Sospettiamo, invece, che i nostri politici fossero ben a conoscenza di giocare con il fuoco (e non sarebbe possibile pensare altrimenti) quando, per pura propaganda politica, hanno prima approvato una legge, chiaramente non in linea con il diritto europeo e poi, cinque anni più tardi, cancellarla perché “l’Europa ce lo ha imposto”.
Per avere una più ampia visione sulla questione, abbiamo inviato dei quesiti ad alcuni parlamentari, quali gli onorevoli Simone Billi, Massimo Ungaro, Angela Schiro’ e la Senatrice Laura Garavini, che ci rappresentano all’estero, in modo da comprendere meglio se e come si possa ovviare a questa incresciosa situazione.
Purtroppo, per impegni istituzionali, non tutti hanno potuto rispondere alle nostre domande che ci proponiamo di pubblicare nel numero di marzo de “La Notizia di Ginevra” e nella rete informativa della SAIG.

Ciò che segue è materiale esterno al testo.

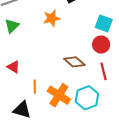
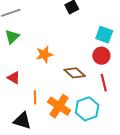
orange star: (52, 18) -> (44, 54), moved

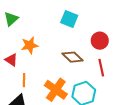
cyan square: (104, 35) -> (69, 19), moved
orange star: (44, 54) -> (30, 45), moved
orange line: (35, 97) -> (24, 80), moved

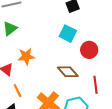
red circle: (100, 41) -> (89, 50), moved
orange line: (24, 80) -> (18, 91), turned -32

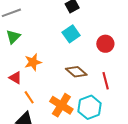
cyan square: (68, 34) -> (71, 34), turned 36
red circle: (89, 50) -> (105, 44), moved

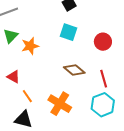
cyan square: (71, 34) -> (68, 32), turned -36
orange star: (33, 62) -> (30, 46), moved
cyan hexagon: (89, 107) -> (103, 105), moved

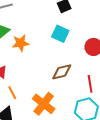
brown diamond: (74, 70) -> (62, 72), turned -60

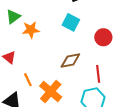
orange line: (12, 93) -> (28, 80), moved

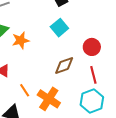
cyan square: (71, 22) -> (59, 28), turned 30
red circle: (103, 37) -> (92, 47), moved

In conclusione, penso che gli italiani nel mondo siano oramai abbandonati a se stessi. Trattati come cittadini di serie C. Utili soltanto a far cassa quando vi è la necessità, senza nulla dare in cambio. La considerazione per essi diminuisce sempre di più. Mi chiedo spesso cosa succederebbe se andassimo in ferie altrove che in Italia, se comprassimo auto tedesche e pasta francese, se non avessimo e mostrassimo questo forte amore e attaccamento per la nostra Patria. Se cessassimo di promuovere e promozionare all’estero il nostro savoir faire ed i nostri magnifici prodotti, l’Italia cosa farebbe? Il nostro grido di abbandono e di amarezza potrebbe, allora, essere paragonato alle molteplici umiliazioni che i vari governanti del nostro Bel Paese ci infliggono sfacciatamente?
Pertanto, se non si va verso una rappresentanza degli italiani all’estero che sia accolta ed ascoltata è inutile proseguire in questa direzione che offende e disgusta l’elettorato degli expat, sempre meno considerati. Tutto questo non fa che alimentare il populismo già piuttosto evidente in molte delle sedi europee.